_Excerpted text:_
And to hold the bait cage door down, I use rubber strips from a bicycle tubing. Be careful when you cut the inner tube, as this funky blue gooey stuff comes oozing out! The latch is made from a chain link, opened up.
And there you have it. Ever since I started using this type of snare with extra big loops and loops at the top, I'd have to say my hook ups increased tremendously. I catch more crabs than ever before. I was catching many on the top two loops, always catching one of the big claws. Every time I catch one like that, I think about what if I didn't have those two loops? Chances are, I would have lost that crab.
One thing you must do is take care of your equipment. This bucket is full of used snares. I soak these in warm water, loosens up the snares and helps to keep rust out of the bait cage. I don't need to show you how to make the bait cage, any design would work - circular, rectangular, square, etc.. Being so busy, I normally buy the snares and just change out the loops. Sometimes I would snare other snares that got lost. I found four that way this season, and made them into crab catching machines!
Beefore making another trip to the pier, always check on your snare. Replace any damaged loops, bend back the bait cage if out of shape, inspect the leader line, etc.. These little things will make the difference between a crab and no crab. The locals are all wise and they consistently catch their share of the crabs. On the other hand, the casual weekender usually end up with very few or none. Why? Because the casual guy is probably using snares that are damaged and old and have been sitting in his garage for ever. You must take care of your equipment!

Stored data

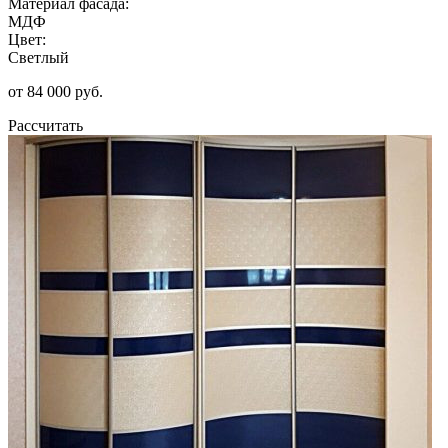
Материал фасада:
МДФ
Цвет:
Светлый
от 84 000 руб.
Рассчитать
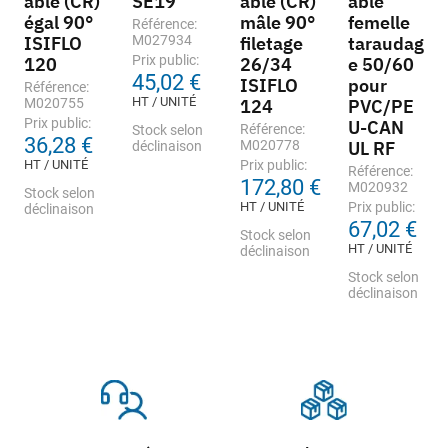
able (CR)
SE19
able (CR)
able
égal 90°
mâle 90°
femelle
Référence:
ISIFLO
M027934
filetage
taraudag
Prix public:
120
26/34
e 50/60
45,02 €
ISIFLO
pour
Référence:
HT / UNITÉ
M020755
124
PVC/PE
Prix public:
U-CAN
Référence:
Stock selon
36,28 €
M020778
UL RF
déclinaison
HT / UNITÉ
Prix public:
Référence:
172,80 €
M020932
Stock selon
HT / UNITÉ
Prix public:
déclinaison
67,02 €
Stock selon
HT / UNITÉ
déclinaison
Stock selon
déclinaison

_Exercise requirements:_ From the crab snare text, extract everything from "And to hold" down to "lost that crab.", word for word.

_Expected answer:_
And to hold the bait cage door down, I use rubber strips from a bicycle tubing. Be careful when you cut the inner tube, as this funky blue gooey stuff comes oozing out! The latch is made from a chain link, opened up.
And there you have it. Ever since I started using this type of snare with extra big loops and loops at the top, I'd have to say my hook ups increased tremendously. I catch more crabs than ever before. I was catching many on the top two loops, always catching one of the big claws. Every time I catch one like that, I think about what if I didn't have those two loops? Chances are, I would have lost that crab.